§ Preguntas
1 - Según el extracto, ¿dónde nació el "medio ambiente" como invento?
2 - Explica por qué el extracto considera la especulación inmobiliaria la cuestión clave en el caso del territorio y la ciudad.
3 - Prosigue, por favor, el extracto sobre el territorio y la crisis ecológica desde el punto en que termina.

§ Extracto de la fuente
────────────────
30/11/2023 | 06:00
* Podeu llegir la versió en català d’aquest article aquí.
José Manuel Naredo, uno de los pioneros de la economía ecológica, explica en el libro La crítica agotada que el “medio ambiente” es un invento nacido en las grandes cumbres de Naciones Unidas. El “medio ambiente”, dice Naredo, es una abstracción que diluye la que debería ser nuestra verdadera preocupación: entender los ecosistemas agrarios, industriales o urbanos y combatir los megaproyectos sobre el territorio, con sus exigencias de transporte, extracciones y residuos. En el caso del territorio y la ciudad, la especulación inmobiliaria ha sido y es la cuestión clave: es el motor que impone un modelo de orden territorial, urbano y constructivo con un enorme impacto ecológico y social.
Así pues, para entender la crisis ecológica quizás es más útil poner el punto de mira en el territorio y en los usos del suelo que mirar obsesivamente el termómetro. Olvidemos durante un rato “los problemas del medio ambiente” y fijémonos en el metabolismo metropolitano de Barcelona.
────────────────
§ Los datos
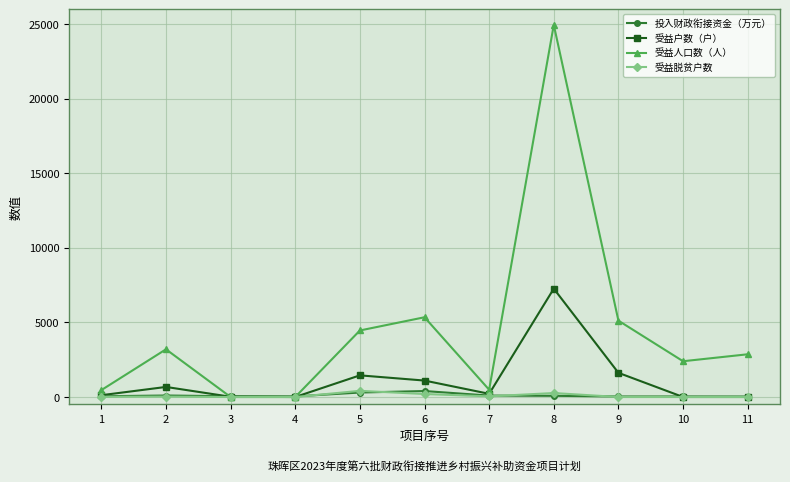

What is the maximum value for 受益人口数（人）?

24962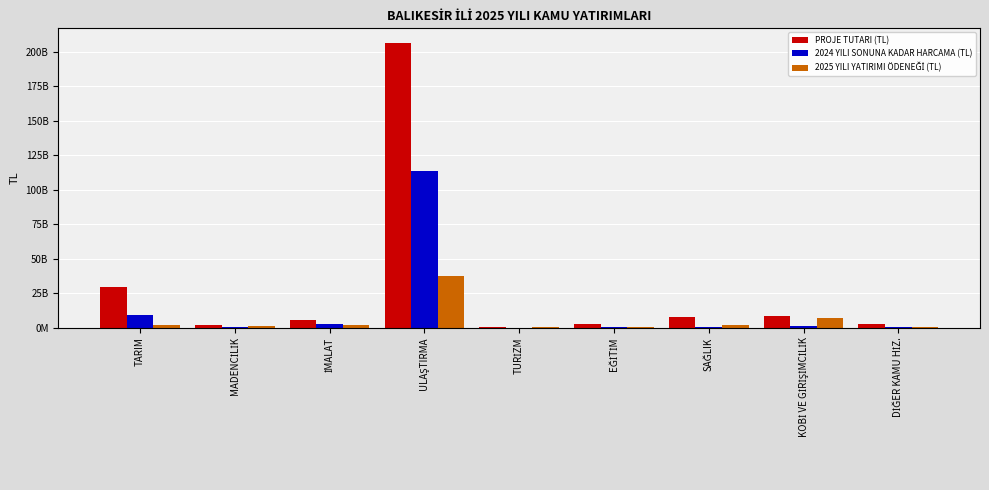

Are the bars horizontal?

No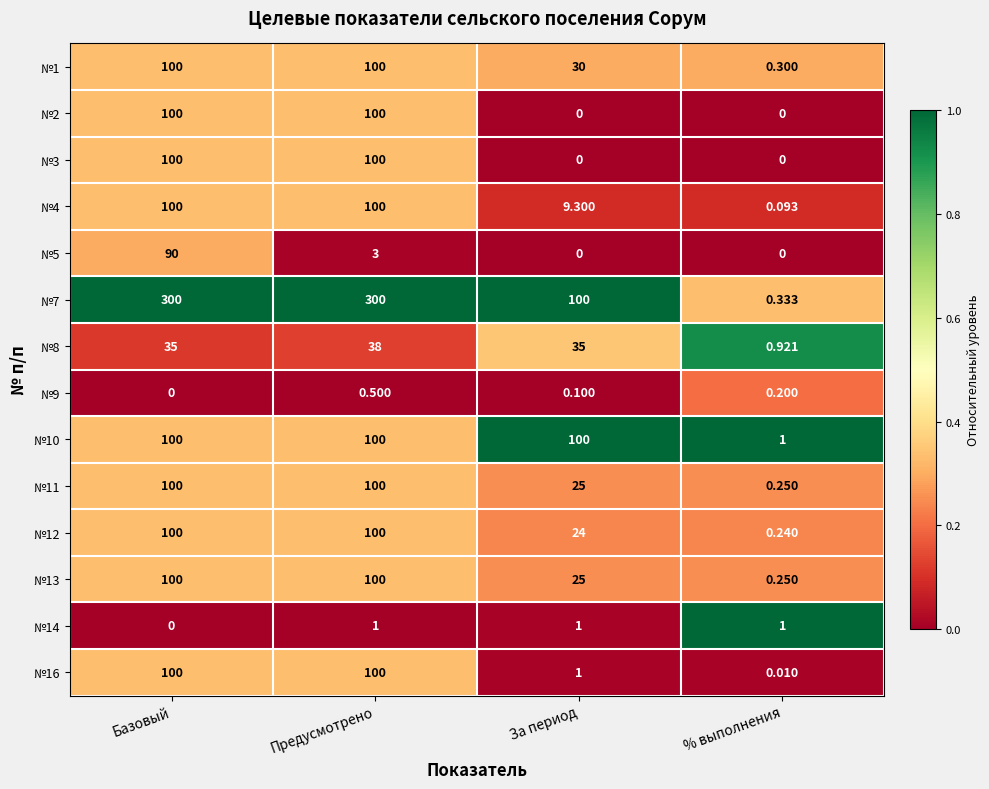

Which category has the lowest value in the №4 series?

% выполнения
────────────────
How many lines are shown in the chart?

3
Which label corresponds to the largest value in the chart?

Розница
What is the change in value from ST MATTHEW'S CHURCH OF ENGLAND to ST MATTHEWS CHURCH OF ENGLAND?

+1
────────────────
§ Lista de respuestas
1 - En las grandes cumbres de Naciones Unidas.

2 - Porque es el motor que impone un modelo de orden territorial, urbano y constructivo con un enorme impacto ecológico y social.

3 -
La ecología del capital en la metrópolis barcelonesa
El Área Metropolitana de Barcelona (AMB) alcanza 636 kilómetros cuadrados y está habitada por más de 3,3 millones de personas, un 43% de la población de Cataluña. Es una de las áreas metropolitanas más grandes de Europa. El ecosistema de este territorio incluye nuestra interacción y dependencia con los deltas del Llobregat y del Besòs y con el parque natural de Collserola, pero esto es solo una parte del conjunto de relaciones de un metabolismo más complejo. El proceso de urbanización que se ha extendido durante las últimas décadas ha transformado radicalmente el ecosistema barcelonés.
Un año antes de la inauguración de los Juegos Olímpicos del 1992, el economista Joan Martínez Alier analizaba la operación inmobiliaria de la Vila Olímpica y toda la obra urbanística que se extendía detrás de Collserola. Es preciso no olvidar que a finales de los años 60, los intentos de recalificación de esa zona fueron denunciados por el movimiento vecinal como un intento de reapropiación por parte de las clases altas de una área habitada por la clase trabajadora. Décadas más tarde, se pasó por encima de esta denuncia con el Plan General Metropolitano y, con más crudeza, con el Plan Especial de la Vila Olímpica. La operación del litoral hacia el Besòs se materializó definitivamente con la transformación del Front Marítim del Poblenou y la creación del barrio de Diagonal Mar.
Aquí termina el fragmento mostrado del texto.